## Texto de lectura:

La startup Blacksmith, especializada en pruebas y validación de código asistido por inteligencia artificial, ha cerrado una Serie B de 45 millones de dólares que valora la compañía en 550 millones, casi diez veces más que los 60 millones que recibió como valoración en su Serie A de 10 millones, fechada hace menos de un año. La ronda ha estado liderada por Peak XV Partners, con la participación de los inversores existentes GV y Y Combinator, y eleva la financiación total acumulada por la empresa a 58,5 millones de dólares.
Fundada en 2024, Blacksmith ayuda a empresas a construir, probar y verificar software antes de llevarlo a producción. La compañía asegura haber pasado de unos 700 clientes a más de 5.000 en menos de un año, con casos como Mercury, Supabase, Clerk, Ashby y Expensify, según explicó en exclusiva el cofundador y consejero delegado Aditya Jayaprakash.
El crecimiento coincide con la popularización de herramientas de generación de código con IA como Cursor, Codex de OpenAI y Claude Code de Anthropic, que han disparado el volumen de código producido y, con ello, la necesidad de validarlo. En ese contexto, Blacksmith ha ampliado su plataforma, que arrancó como proveedor de infraestructura de integración continua, con Codesmith, un agente capaz de corregir automáticamente pruebas de código fallidas.

## Relación de registros:
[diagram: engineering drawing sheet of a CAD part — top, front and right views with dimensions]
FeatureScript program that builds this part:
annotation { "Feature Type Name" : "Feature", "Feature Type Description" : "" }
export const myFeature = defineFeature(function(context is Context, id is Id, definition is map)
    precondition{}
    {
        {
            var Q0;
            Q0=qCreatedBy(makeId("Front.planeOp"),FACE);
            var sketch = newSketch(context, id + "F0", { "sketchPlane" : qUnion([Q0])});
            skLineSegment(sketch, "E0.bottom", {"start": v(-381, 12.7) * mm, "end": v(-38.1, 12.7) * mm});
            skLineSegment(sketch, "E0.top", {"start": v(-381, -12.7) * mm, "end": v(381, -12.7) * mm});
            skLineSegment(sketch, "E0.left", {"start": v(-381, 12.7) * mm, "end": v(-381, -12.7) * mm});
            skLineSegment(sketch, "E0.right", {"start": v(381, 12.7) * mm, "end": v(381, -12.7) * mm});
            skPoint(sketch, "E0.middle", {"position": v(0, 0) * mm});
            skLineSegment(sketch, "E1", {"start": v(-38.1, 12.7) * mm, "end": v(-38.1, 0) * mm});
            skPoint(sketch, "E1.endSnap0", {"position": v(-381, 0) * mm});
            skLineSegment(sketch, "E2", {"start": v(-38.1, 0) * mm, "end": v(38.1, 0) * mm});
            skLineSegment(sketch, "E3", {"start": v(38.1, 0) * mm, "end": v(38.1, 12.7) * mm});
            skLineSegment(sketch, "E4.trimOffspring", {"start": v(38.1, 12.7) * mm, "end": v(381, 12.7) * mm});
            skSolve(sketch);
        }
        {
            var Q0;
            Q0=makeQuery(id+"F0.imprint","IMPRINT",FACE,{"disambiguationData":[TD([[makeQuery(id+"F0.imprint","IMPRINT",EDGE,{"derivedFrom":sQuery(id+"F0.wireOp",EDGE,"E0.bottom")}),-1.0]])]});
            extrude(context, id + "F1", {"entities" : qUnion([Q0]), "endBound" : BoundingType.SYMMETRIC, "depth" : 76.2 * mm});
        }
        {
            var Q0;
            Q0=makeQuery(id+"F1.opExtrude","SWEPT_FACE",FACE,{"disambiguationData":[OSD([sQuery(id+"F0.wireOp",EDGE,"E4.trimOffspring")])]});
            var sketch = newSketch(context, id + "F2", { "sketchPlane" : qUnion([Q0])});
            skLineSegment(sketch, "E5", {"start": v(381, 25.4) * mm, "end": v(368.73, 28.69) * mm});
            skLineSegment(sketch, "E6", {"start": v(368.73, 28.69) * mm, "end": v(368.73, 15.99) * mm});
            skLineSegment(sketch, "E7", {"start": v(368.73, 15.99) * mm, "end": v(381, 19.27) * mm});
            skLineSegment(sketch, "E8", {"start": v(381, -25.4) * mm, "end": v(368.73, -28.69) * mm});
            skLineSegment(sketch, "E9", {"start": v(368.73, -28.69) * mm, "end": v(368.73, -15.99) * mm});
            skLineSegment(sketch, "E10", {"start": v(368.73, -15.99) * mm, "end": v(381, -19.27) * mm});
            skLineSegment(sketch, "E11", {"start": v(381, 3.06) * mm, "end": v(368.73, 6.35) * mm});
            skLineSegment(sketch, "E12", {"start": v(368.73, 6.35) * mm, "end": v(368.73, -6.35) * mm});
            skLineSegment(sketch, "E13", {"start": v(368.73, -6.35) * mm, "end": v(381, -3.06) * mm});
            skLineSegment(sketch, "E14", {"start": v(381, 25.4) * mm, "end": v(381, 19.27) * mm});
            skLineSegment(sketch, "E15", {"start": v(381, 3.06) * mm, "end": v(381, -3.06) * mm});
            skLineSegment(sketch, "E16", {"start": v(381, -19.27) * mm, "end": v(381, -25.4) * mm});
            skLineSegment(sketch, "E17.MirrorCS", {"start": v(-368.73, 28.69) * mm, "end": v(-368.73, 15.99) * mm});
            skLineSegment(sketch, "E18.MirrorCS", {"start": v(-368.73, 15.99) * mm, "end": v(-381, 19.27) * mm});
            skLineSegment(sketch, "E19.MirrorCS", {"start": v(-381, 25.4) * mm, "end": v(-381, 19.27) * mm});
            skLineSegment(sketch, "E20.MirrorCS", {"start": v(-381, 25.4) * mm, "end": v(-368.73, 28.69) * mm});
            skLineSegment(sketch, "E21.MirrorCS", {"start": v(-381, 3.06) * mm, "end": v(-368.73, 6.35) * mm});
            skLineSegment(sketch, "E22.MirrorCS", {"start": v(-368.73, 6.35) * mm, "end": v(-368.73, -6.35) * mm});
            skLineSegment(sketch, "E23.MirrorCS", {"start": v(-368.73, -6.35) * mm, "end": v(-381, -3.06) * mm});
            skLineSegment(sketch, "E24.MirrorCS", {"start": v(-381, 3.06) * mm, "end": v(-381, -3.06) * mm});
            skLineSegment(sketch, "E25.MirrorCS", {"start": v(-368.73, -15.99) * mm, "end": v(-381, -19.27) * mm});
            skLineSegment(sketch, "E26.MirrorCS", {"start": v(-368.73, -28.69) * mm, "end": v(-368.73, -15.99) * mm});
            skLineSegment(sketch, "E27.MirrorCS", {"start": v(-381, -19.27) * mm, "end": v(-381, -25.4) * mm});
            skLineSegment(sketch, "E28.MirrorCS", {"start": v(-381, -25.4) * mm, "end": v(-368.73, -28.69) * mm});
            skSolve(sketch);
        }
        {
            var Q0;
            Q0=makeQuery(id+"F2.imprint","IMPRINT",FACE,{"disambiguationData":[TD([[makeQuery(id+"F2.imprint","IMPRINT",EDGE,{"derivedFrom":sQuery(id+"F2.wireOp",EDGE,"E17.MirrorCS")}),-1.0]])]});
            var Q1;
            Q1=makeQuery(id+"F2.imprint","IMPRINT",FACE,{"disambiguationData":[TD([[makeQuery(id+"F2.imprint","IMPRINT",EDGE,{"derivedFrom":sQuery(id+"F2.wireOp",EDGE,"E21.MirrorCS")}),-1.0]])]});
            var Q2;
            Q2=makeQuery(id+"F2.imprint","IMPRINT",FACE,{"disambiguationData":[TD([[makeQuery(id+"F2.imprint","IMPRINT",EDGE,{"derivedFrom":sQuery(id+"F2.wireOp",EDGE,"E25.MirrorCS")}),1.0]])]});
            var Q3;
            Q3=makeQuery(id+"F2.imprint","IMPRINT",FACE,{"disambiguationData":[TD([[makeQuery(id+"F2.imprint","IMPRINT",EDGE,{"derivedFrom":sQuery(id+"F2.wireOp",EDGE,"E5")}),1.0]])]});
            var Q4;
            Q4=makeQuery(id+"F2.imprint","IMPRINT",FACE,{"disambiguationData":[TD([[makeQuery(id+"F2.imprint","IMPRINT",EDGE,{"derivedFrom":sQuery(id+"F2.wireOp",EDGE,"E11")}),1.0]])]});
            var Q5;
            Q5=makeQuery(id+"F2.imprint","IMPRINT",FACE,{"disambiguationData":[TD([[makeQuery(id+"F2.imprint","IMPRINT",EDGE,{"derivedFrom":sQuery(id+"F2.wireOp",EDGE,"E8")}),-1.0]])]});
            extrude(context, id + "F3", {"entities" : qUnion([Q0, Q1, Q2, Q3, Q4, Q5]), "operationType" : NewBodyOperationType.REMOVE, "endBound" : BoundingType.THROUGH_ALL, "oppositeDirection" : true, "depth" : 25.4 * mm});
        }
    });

## Actividades:
1) Cita literalmente el texto sobre la startup Blacksmith: comienza en las palabras "El crecimiento coincide" y detente después de "de código fallidas.".
2) Prolonga el texto sobre la startup Blacksmith a partir de su última oración.

## Solucionario:
1)
El crecimiento coincide con la popularización de herramientas de generación de código con IA como Cursor, Codex de OpenAI y Claude Code de Anthropic, que han disparado el volumen de código producido y, con ello, la necesidad de validarlo. En ese contexto, Blacksmith ha ampliado su plataforma, que arrancó como proveedor de infraestructura de integración continua, con Codesmith, un agente capaz de corregir automáticamente pruebas de código fallidas.

2)
Jayaprakash afirmó que la empresa alcanzó un ritmo de ingresos anualizados de 10 millones con solo 10 empleados y que desde entonces ha crecido hasta unos 30 trabajadores y una facturación de "decenas de millones de dólares". Algunos de sus mayores clientes ya pagan más de un millón anual. Blacksmith compite en un mercado con rivales como GitHub Actions, las automatizaciones de Cursor, las funciones de validación integradas en Codex y Claude Code, otros startups y servicios de prueba de código ofrecidos por AWS, Azure y Google Cloud. La compañía prevé ampliar su oferta hacia un conjunto más amplio de herramientas de desarrollo.